== COLLECTED DATA
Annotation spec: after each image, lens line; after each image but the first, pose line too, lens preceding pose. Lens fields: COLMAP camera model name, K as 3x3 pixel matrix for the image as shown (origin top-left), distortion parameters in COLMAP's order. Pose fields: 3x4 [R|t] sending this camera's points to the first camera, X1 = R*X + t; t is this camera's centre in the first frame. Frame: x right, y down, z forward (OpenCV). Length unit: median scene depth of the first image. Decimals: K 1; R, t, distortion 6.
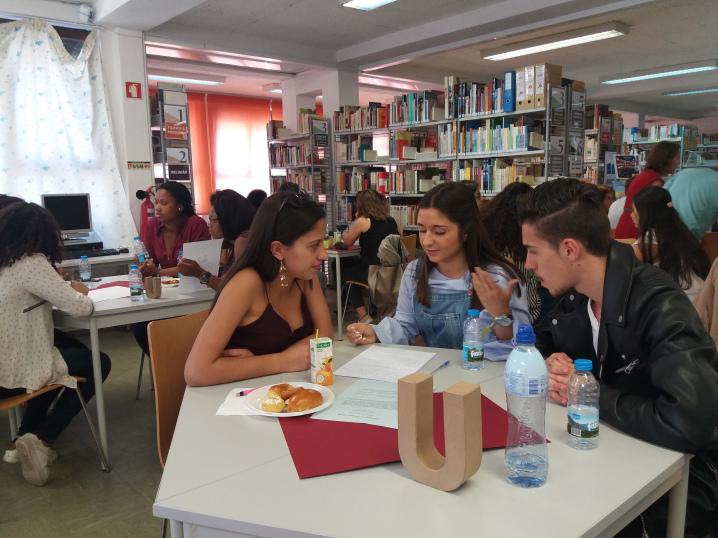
lens RADIAL K [[595.0, 0, 359.0], [0, 595.0, 267.7], [0, 0, 1]] dist [0.040561, -0.042051]
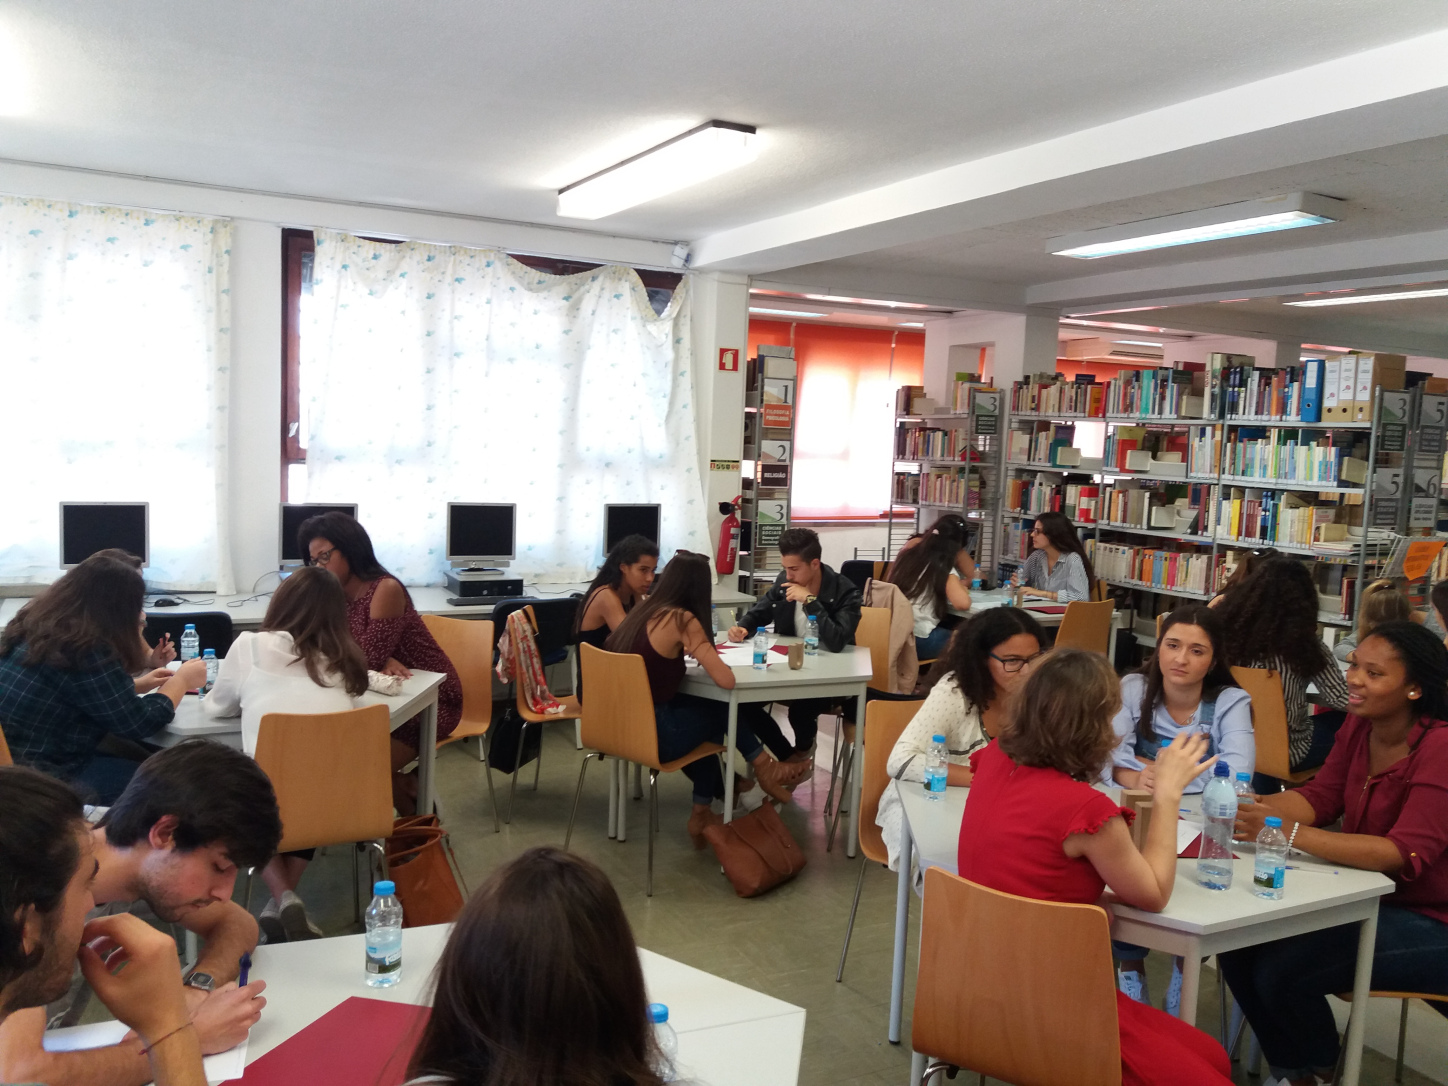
lens RADIAL K [[1199.9, 0, 723.4], [0, 1199.9, 545.2], [0, 0, 1]] dist [0.040561, -0.042051]
pose [[0.967935, 0.081067, -0.237760, -0.030465], [-0.094346, 0.994522, -0.044992, -0.015689], [0.232810, 0.065981, 0.970281, -0.338142]]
====
• DIRECTIONS: Reproduce every one of the lines above word for word, omitting the pictures.

• FINISHED EXERCISE:
Annotation spec: after each image, lens line; after each image but the first, pose line too, lens preceding pose. Lens fields: COLMAP camera model name, K as 3x3 pixel matrix for the image as shown (origin top-left), distortion parameters in COLMAP's order. Pose fields: 3x4 [R|t] sending this camera's points to the first camera, X1 = R*X + t; t is this camera's centre in the first frame. Frame: x right, y down, z forward (OpenCV). Length unit: median scene depth of the first image. Decimals: K 1; R, t, distortion 6.
lens RADIAL K [[595.0, 0, 359.0], [0, 595.0, 267.7], [0, 0, 1]] dist [0.040561, -0.042051]
lens RADIAL K [[1199.9, 0, 723.4], [0, 1199.9, 545.2], [0, 0, 1]] dist [0.040561, -0.042051]
pose [[0.967935, 0.081067, -0.237760, -0.030465], [-0.094346, 0.994522, -0.044992, -0.015689], [0.232810, 0.065981, 0.970281, -0.338142]]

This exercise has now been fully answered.